Conflict of interest
The authors have no conflicts of interest to declare.
Authorship contributions
T.Z. wrote the task scripts, performed formal data analysis, designed the figures, and wrote and revised the manuscript. D.D. participated in the data collection, wrote, and revised the manuscript. O.P. performed formal data analysis, wrote and revised the manuscript, designed the figures, and supervised the data analyses. M.K. administered the project, supervised the data collection, and revised the manuscript. M.N. participated in the data collection and revised the manuscript. M.N. provided support for the eye-tracking and revised the manuscript. D.N. wrote and revised the manuscript, provided financial and theoretical support, and supervised the data analyses. All authors read and approved the final version of the manuscript.
Comments
Comments to the Author: Overall, this was a well conducted study. The inclusion of the control block of trials strengthened the results. The introduction (or perhaps methods) would be strengthened if a rationale could be provided for the outcome variable. The main outcome variable of interest is the number of anticipatory fixations. This differs from some past studies that have used saccadic latency or amplitude.

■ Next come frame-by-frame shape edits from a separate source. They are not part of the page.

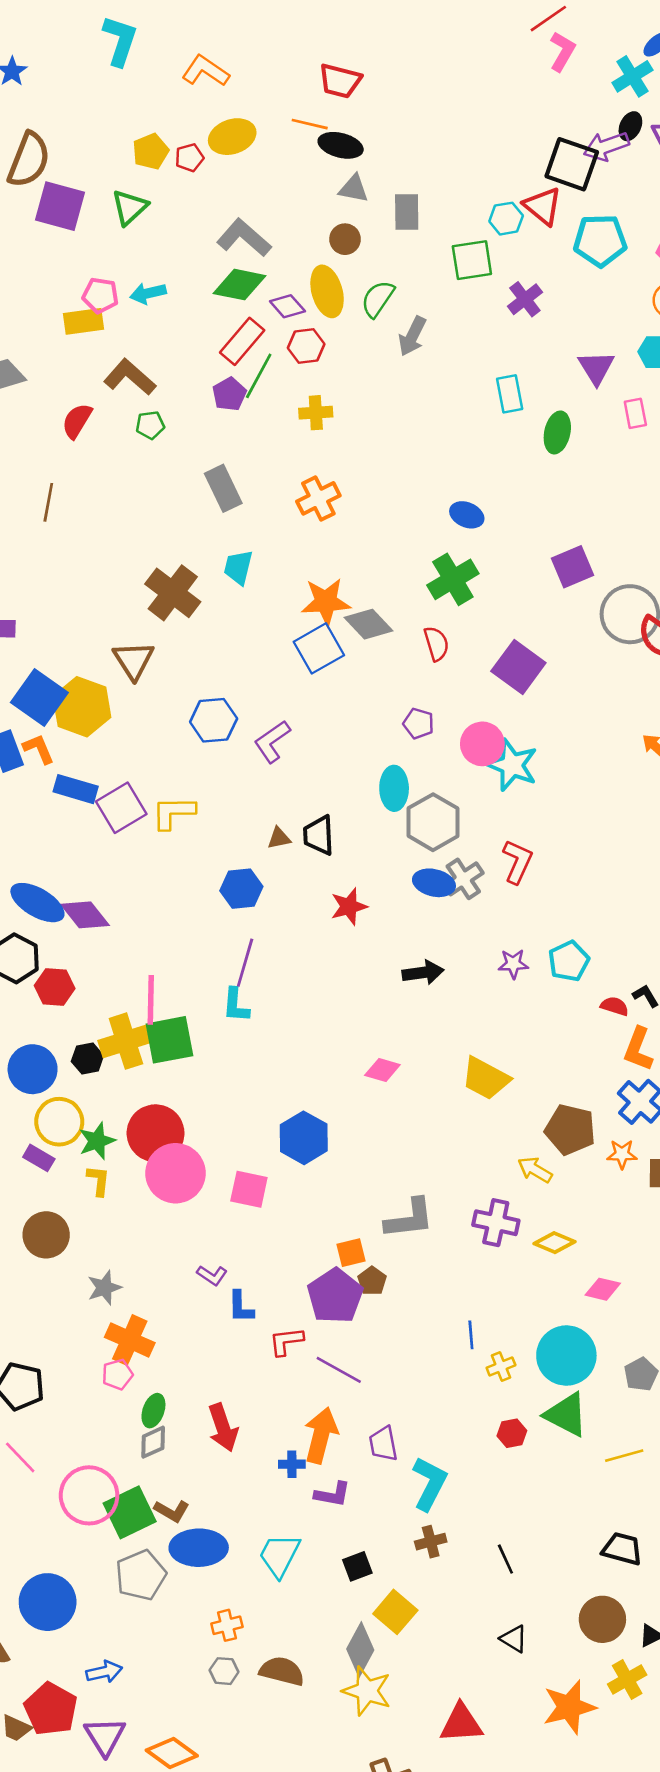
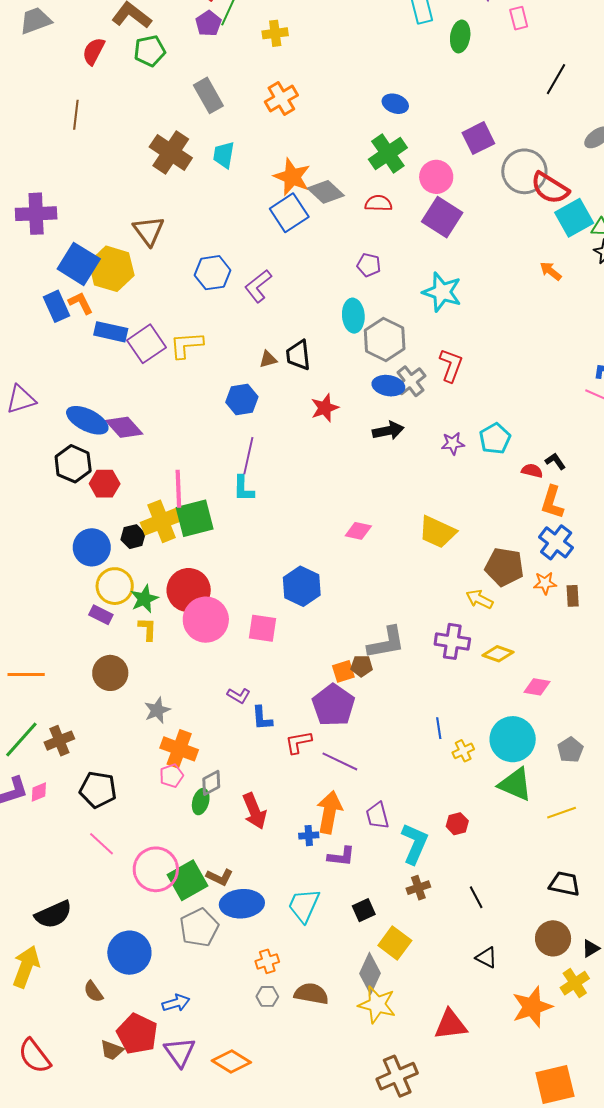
green pentagon: (150, 425) -> (150, 51), size x1.4
brown cross: (173, 593) -> (171, 152), moved
orange star: (326, 602) -> (292, 177), turned 30
red semicircle: (436, 644) -> (378, 203), turned -68
pink circle: (482, 744) -> (436, 177), moved
black arrow: (423, 973) -> (388, 431), moved
brown pentagon: (372, 1281) -> (362, 666), moved, turned -30
red hexagon: (512, 1433) -> (457, 824), moved
gray diamond: (153, 1442) -> (211, 783), moved

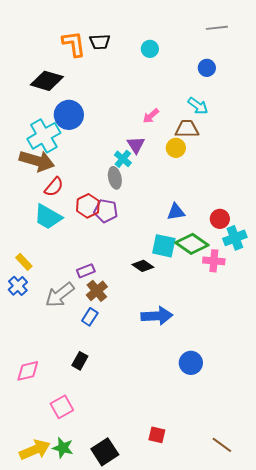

Also, some more details are required around the eye-tracking analysis. Which fixations were selected for analysis? For example, if a participant made multiple eye-movements to-and-from an AOI during the RSI period, which ones were analyzed. The first or the last? Could the authors also report the average number of anticipatory fixations, that were observed for each epoch. As I understand, each block comprised 82 trials, so it would be useful if descriptive statistics were reported around this, for example a sentence like “On average 70 out of a maximum of 82 anticipatory fixations were identified and submitted for analysis”. The idea here is to give the readers a sense of how much data was usable at the participant level. Could the authors also clarify the statement “If the direction of this movement corresponded to a…”. In this context, what does direction mean? Is it a fixation in the same quadrant as a high probability triplet?
Last, do check for minor typos (e.g., “one in each corner of a 1920 x 080..” – I think a 1 is missing).